A Life in Tension
Another year is nearing its end. I can’t believe it, but as my late brother in law Ingemar used to say: for a four year old one year is a very long time, but for a sixty-eight year old it is short. It can be explained by the fact that you consciously or sub-consciously always relate the one year to the total number of years you have added to your life so far, i.e. to Jakob my grandson one year is 25% of his total life, for me it is only 1.5%. Sobering facts!
The message this Christmas is that while we as humans tend to strive for that which should be harmony and situations without tensions, the Christian gospel is at all times a wakeup call saying that such an attitude is a false attitude. The old Simeon blessed the Jesus child but also said to his mother: “This child is destined to be a sign that will be rejected” (Luke 2.34). Life, at its best, is a life in tension. Tension is in fact life. One of the greatest thinkers in South Africa, Professor Paul Cilliers, in philosophy at Stellenbosch, who suddenly died during the prime of his life a few months ago, states as a mere fact when opening the door to a rather new field of study, that of complexity (for example that of various social organizations), that “equilibrium is death”. When everything is in balance, one would think that that is what we should be striving for. Not so; a situation when everything seemingly is in balance is in fact a situation of death. I am here on purpose transposing insights within a philosophical discipline onto everyday life in order to stir us up a bit.

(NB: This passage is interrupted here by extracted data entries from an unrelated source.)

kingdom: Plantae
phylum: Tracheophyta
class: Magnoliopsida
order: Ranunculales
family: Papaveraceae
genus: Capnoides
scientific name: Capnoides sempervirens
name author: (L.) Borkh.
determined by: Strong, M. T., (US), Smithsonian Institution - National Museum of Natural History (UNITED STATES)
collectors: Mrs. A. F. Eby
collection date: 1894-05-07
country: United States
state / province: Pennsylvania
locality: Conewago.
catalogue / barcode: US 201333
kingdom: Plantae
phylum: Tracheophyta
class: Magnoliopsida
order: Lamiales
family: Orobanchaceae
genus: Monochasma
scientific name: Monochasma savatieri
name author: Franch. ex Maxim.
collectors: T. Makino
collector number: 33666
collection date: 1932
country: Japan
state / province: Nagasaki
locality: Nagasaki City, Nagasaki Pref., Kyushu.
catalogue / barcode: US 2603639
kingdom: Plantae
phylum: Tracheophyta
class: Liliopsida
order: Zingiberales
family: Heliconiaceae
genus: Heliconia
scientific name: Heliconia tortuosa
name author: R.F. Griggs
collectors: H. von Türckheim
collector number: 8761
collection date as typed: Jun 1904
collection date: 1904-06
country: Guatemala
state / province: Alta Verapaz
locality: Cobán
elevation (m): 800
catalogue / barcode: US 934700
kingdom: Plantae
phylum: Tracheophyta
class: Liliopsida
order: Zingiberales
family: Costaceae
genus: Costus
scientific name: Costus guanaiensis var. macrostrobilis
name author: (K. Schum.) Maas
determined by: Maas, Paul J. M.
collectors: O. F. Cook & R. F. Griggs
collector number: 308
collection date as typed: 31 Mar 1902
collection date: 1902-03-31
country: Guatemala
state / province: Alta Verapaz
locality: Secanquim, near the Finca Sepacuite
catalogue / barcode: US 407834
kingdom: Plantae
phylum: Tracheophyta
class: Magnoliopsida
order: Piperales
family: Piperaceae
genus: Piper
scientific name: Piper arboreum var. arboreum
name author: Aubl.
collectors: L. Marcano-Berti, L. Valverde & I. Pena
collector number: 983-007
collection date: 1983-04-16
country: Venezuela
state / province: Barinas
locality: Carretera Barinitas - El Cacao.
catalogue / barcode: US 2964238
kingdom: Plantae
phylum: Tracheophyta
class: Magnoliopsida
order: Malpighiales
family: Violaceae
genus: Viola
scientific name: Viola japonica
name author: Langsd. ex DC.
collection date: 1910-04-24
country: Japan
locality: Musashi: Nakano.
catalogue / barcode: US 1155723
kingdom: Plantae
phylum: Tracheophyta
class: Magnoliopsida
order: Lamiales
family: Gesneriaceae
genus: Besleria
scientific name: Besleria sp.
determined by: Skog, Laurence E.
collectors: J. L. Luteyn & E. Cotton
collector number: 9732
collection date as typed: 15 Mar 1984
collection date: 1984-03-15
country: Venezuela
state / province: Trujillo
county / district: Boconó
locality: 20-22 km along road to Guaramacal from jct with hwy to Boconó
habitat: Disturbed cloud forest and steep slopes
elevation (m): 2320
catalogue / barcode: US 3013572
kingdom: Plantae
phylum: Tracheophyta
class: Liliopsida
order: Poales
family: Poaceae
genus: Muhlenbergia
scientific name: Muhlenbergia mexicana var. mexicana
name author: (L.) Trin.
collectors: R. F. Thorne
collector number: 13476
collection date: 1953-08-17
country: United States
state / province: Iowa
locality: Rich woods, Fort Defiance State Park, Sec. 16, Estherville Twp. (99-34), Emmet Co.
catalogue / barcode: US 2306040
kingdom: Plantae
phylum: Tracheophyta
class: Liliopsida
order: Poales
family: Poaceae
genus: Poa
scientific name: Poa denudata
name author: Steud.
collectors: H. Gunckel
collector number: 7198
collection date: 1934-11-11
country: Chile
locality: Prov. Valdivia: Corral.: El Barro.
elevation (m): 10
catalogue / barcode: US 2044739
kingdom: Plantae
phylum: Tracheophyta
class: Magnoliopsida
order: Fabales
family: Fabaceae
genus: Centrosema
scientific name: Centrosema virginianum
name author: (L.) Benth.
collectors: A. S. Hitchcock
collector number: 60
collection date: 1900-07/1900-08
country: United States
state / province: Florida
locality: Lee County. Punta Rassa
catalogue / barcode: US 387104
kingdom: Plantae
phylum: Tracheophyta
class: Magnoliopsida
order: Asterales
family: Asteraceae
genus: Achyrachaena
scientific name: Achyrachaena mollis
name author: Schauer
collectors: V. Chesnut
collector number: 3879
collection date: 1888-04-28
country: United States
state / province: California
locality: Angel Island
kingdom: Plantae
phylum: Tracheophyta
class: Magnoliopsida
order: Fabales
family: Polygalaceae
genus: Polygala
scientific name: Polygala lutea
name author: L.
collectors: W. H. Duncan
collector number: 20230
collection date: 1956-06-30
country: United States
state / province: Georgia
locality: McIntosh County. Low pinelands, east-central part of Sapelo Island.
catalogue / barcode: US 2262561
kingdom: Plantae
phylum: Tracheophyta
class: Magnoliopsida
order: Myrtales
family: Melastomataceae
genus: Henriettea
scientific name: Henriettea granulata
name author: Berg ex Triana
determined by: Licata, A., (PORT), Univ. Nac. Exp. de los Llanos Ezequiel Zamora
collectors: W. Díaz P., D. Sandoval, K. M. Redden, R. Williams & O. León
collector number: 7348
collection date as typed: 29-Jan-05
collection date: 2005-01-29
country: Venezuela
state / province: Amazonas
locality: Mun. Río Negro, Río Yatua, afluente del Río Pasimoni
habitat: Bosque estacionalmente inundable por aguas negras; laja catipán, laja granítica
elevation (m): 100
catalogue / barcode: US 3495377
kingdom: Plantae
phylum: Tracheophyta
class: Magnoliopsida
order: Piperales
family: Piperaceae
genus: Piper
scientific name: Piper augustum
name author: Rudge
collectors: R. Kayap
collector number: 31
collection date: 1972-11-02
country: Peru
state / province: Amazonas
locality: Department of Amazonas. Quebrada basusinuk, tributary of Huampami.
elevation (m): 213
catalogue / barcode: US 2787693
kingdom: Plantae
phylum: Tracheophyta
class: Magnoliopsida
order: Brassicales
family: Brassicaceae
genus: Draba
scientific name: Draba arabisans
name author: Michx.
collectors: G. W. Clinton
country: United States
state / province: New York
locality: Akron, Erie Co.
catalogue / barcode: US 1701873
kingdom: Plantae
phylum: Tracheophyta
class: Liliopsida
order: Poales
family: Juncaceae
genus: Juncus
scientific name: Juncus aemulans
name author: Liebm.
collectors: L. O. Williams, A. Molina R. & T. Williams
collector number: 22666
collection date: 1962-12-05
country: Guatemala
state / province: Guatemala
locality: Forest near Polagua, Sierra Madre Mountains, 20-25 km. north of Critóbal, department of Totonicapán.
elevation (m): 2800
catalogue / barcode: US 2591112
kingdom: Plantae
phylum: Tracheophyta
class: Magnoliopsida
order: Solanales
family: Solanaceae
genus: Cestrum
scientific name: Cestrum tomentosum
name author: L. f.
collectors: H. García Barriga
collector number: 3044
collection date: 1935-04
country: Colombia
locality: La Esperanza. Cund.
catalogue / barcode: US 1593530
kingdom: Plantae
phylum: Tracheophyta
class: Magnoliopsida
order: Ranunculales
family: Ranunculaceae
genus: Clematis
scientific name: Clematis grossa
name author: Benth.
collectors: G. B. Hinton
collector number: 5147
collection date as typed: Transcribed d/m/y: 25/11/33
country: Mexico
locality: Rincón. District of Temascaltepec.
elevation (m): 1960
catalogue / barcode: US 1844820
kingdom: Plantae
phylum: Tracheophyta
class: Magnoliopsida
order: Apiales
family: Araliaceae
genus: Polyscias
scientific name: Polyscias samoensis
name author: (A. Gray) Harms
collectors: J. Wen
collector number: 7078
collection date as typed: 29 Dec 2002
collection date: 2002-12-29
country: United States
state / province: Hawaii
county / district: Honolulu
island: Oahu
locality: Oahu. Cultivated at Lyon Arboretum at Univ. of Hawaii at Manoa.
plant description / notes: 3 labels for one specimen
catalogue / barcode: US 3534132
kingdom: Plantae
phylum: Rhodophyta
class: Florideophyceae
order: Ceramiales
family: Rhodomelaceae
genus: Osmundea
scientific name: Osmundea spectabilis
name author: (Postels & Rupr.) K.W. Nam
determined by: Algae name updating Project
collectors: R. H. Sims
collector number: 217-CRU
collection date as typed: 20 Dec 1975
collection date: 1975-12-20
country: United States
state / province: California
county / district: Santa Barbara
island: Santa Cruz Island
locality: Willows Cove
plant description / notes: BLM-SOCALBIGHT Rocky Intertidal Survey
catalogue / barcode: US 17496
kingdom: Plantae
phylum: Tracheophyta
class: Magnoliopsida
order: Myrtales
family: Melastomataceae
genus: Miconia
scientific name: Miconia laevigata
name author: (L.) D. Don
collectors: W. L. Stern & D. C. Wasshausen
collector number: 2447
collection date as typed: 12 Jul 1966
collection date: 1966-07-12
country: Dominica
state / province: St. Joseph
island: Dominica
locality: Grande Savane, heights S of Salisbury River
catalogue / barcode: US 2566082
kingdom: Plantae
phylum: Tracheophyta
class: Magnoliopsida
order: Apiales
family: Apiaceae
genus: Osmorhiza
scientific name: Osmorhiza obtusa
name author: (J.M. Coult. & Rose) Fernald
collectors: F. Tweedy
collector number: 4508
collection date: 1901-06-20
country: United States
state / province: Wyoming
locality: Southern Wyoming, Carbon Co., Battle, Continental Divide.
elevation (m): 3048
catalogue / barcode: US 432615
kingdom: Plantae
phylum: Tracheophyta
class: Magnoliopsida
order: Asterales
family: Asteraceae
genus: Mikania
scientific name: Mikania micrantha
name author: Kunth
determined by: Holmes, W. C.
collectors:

My life as a Christian is a life of unfulfilled ambitions and tasks, but let us not be fooled by this state of affairs. My life is like a grain of sand on the beach, and yet we are all counted and cared for and named by a loving God. It is a situation of great tension. I do not deny that there are moments that could be seen as harmony, total identification, as balance and indeed equilibrium. The previous blog (Walking through the valley of darkness, 18 December) is a reminder of that. But to think that this is all you get, that this is the end, that is a misunderstanding. With God we are created for greater things than even these moments of bliss. That is why to the end of my days, it has to be a life of struggle, of giving hope to those without hope, of telling the truth to those who exploit, who enrich themselves at the expense of others, who live a life of selfish abundance; it also has to be a life of honest self-criticism, of daring to see the truth about myself, but doing it in the presence of the loving, forgiving and gracious Almighty God.